Output of the script `ms_pipeline.py`, input to the script `ms_evaluation.py`.
The columns of the file mostly correspond to evaluation metrics used in the paper;
see Appendix A.1 for definitions of the latter.
- `objective_value` (float): Objective `Q(s, X, y)`, the sum of the qualities of the selected features.
- `num_selected` (int): `n_{se}`, the number of selected features.
- `selected` (string, but actually a list of strings): Names of the selected features.
- `num_variables` (int): `n`, the total number of features in the dataset.
- `num_constrained_variables` (int): `n_{cf}`, the number of features involved in constraints.
- `num_unique_constrained_variables` (int): `n_{ucf}`, the number of unique features involved in constraints.
- `num_constraints` (int): `n_{co}`, the number of constraints.
- `frac_solutions` (float): `n_{so}^{norm}`, the number of valid (regarding constraints) feature sets relative to the total number of feature sets.
- `linear-regression_train_r2` (float): `R^2` (coefficient of determination) for linear-regression models, trained with the selected features, predicting on the training set.
- `linear-regression_test_r2` (float): `R^2` (coefficient of determination) for linear-regression models, trained with the selected features, predicting on the test set.

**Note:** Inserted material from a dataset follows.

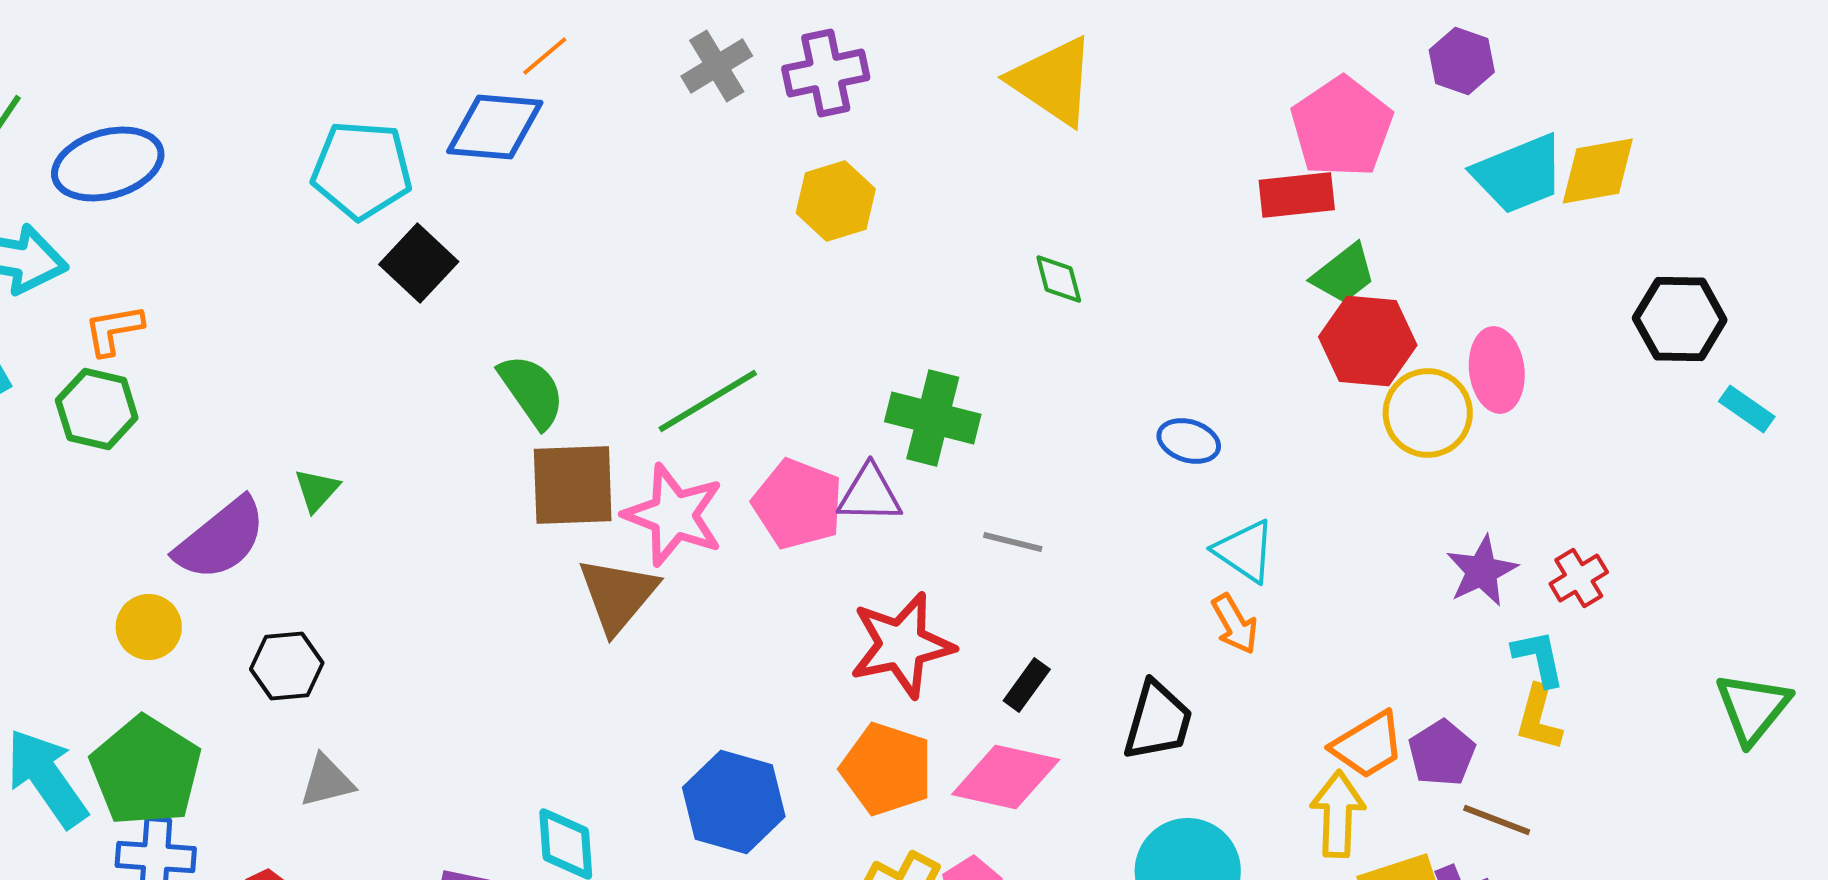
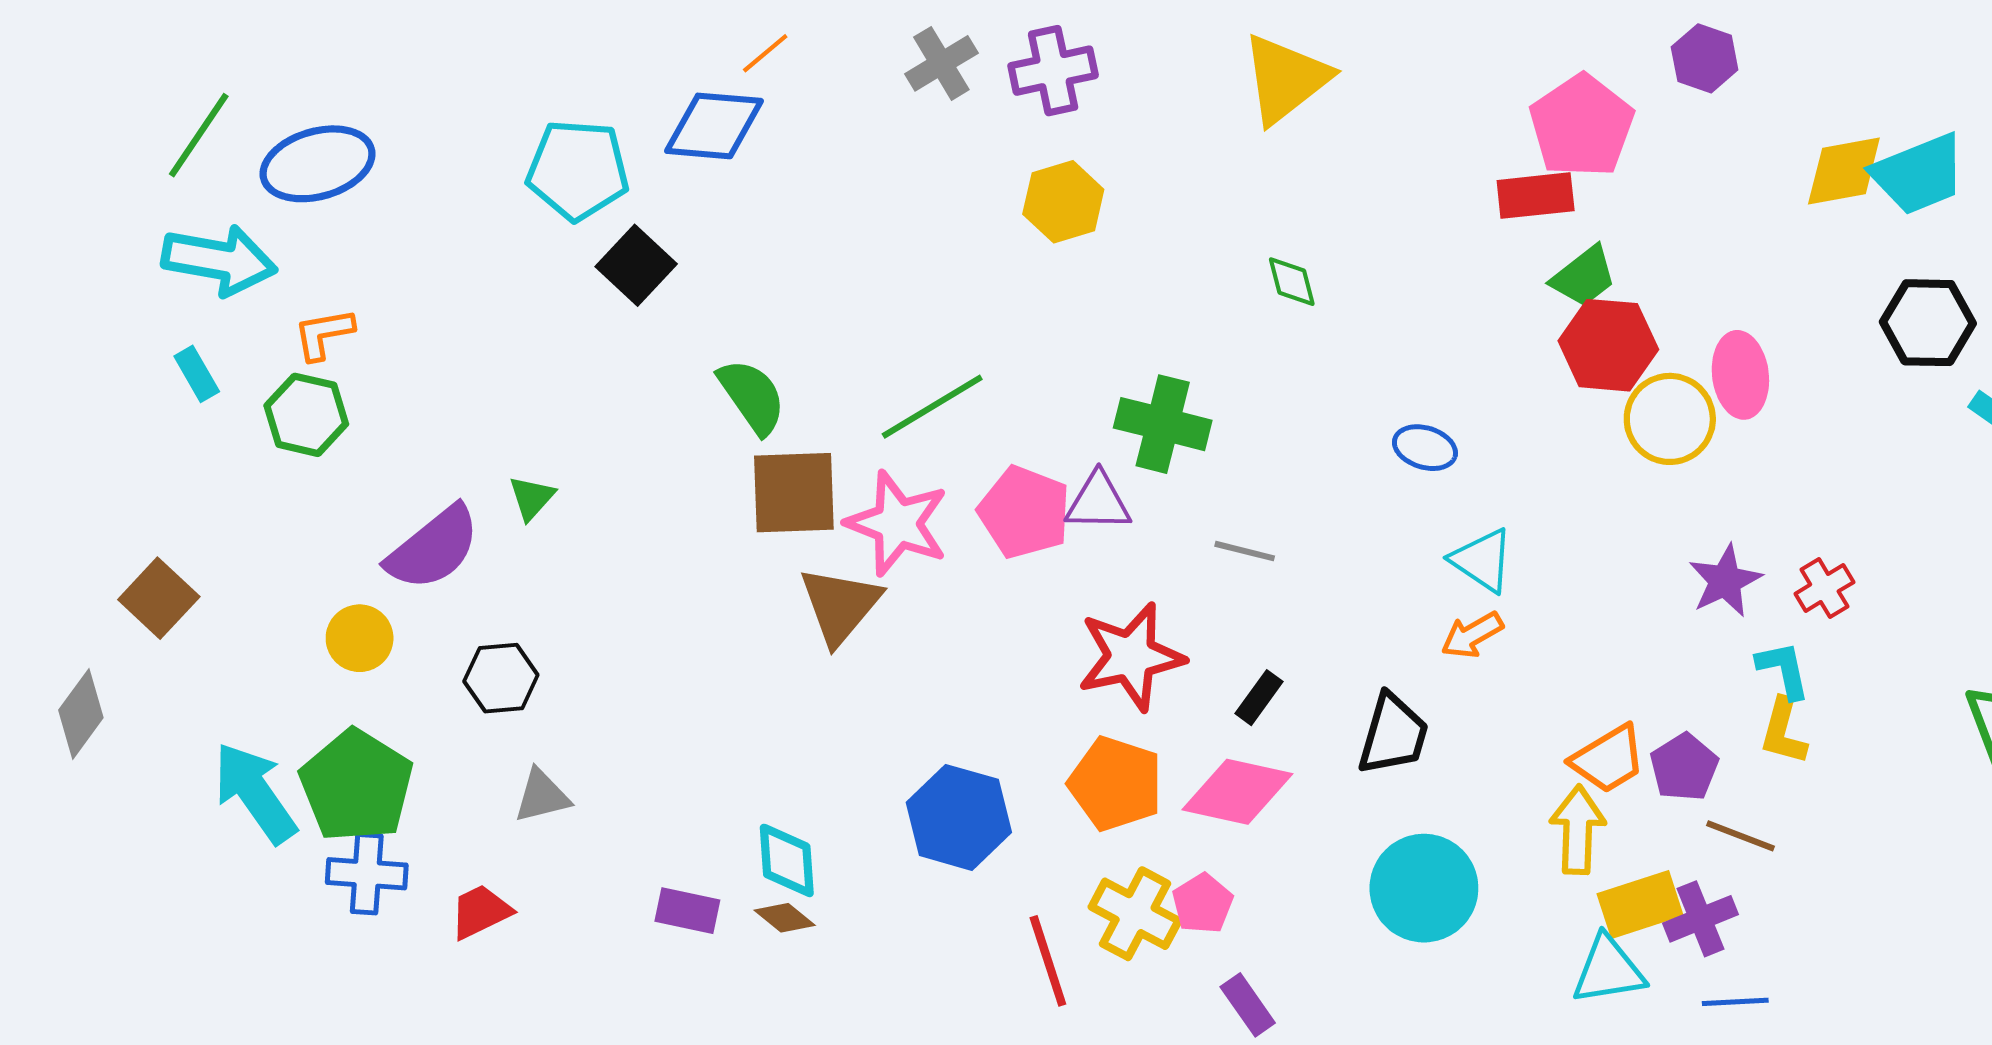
yellow triangle: (1053, 81) -> (1286, 79), turned 48
cyan trapezoid: (1519, 174) -> (1919, 174), moved
orange arrow: (1235, 624) -> (1472, 635), turned 90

- `regression-tree_train_r2` (float): `R^2` (coefficient of determination) for regression-tree models, trained with the selected features, predicting on the training set.
- `regression-tree_test_r2` (float): `R^2` (coefficient of determination) for regression-tree models, trained with the selected features, predicting on the test set.
- `xgb-linear_train_r2` (float): `R^2` (coefficient of determination) for linear XGBoost models, trained with the selected features, predicting on the training set.
- `xgb-linear_test_r2` (float): `R^2` (coefficient of determination) for linear XGBoost models, trained with the selected features, predicting on the test set.
- `xgb-tree_train_r2` (float): `R^2` (coefficient of determination) for tree-based XGBoost models, trained with the selected features, predicting on the training set.
- `xgb-tree_test_r2` (float): `R^2` (coefficient of determination) for tree-based XGBoost models, trained with the selected features, predicting on the test set.
- `evaluation_time` (float): Runtime (in s) for evaluating one set of constraints.
- `split_idx` (int): Index of the cross-validation fold.
- `quality_name` (string): Measure for feature quality (absolute correlation or mutual information).
- `constraint_name` (string): Name of the constraint type (see paper).
- `dataset_name` (string): Name of the dataset.
## `openml/`
The input data for the study with synthetic constraints (`syn_pipeline.py`).
Output of the script `prepare_openml_datasets.py`.
We downloaded 35 datasets from [OpenML](https://www.openml.org) and removed non-numeric columns.
Also, we separated the feature part (`*_X.csv`) and the target part (`*_y.csv`) of each dataset.
`_data_overview.csv` contains meta-data for the datasets, including dataset id, dataset version, and uploader.
**Licensing**
Please consult each dataset's website on [OpenML](https://www.openml.org) for licensing information and citation requests.
According to OpenML's [terms](https://www.openml.org/terms), OpenML datasets fall under the [CC-BY](https://creativecommons.org/licenses/by/4.0/) license.
The datasets used in our study were uploaded by:
- Jan van Rijn (user id: 1)
- Joaquin Vanschoren (user id: 2)
- Rafael Gomes Mantovani (user id: 64)
- Tobias Kuehn (user id: 94)
- Richard Ooms (user id: 8684)
- R P (user id: 15317)
See `_data_overview.csv` to match each dataset to its uploader.
## `openml-results/`
Result files for the study with synthetic constraints.
Output of the script `syn_pipeline.py`, input to the script `syn_evaluation.py`.
One result file for each combination of the 10 constraint generators and the 35 datasets, plus one overall (merged) file, `results.csv`.
The columns of the result files are the those of `ms-results/results.csv`, minus `selected` and `evaluation_time`;
see above for detailed descriptions.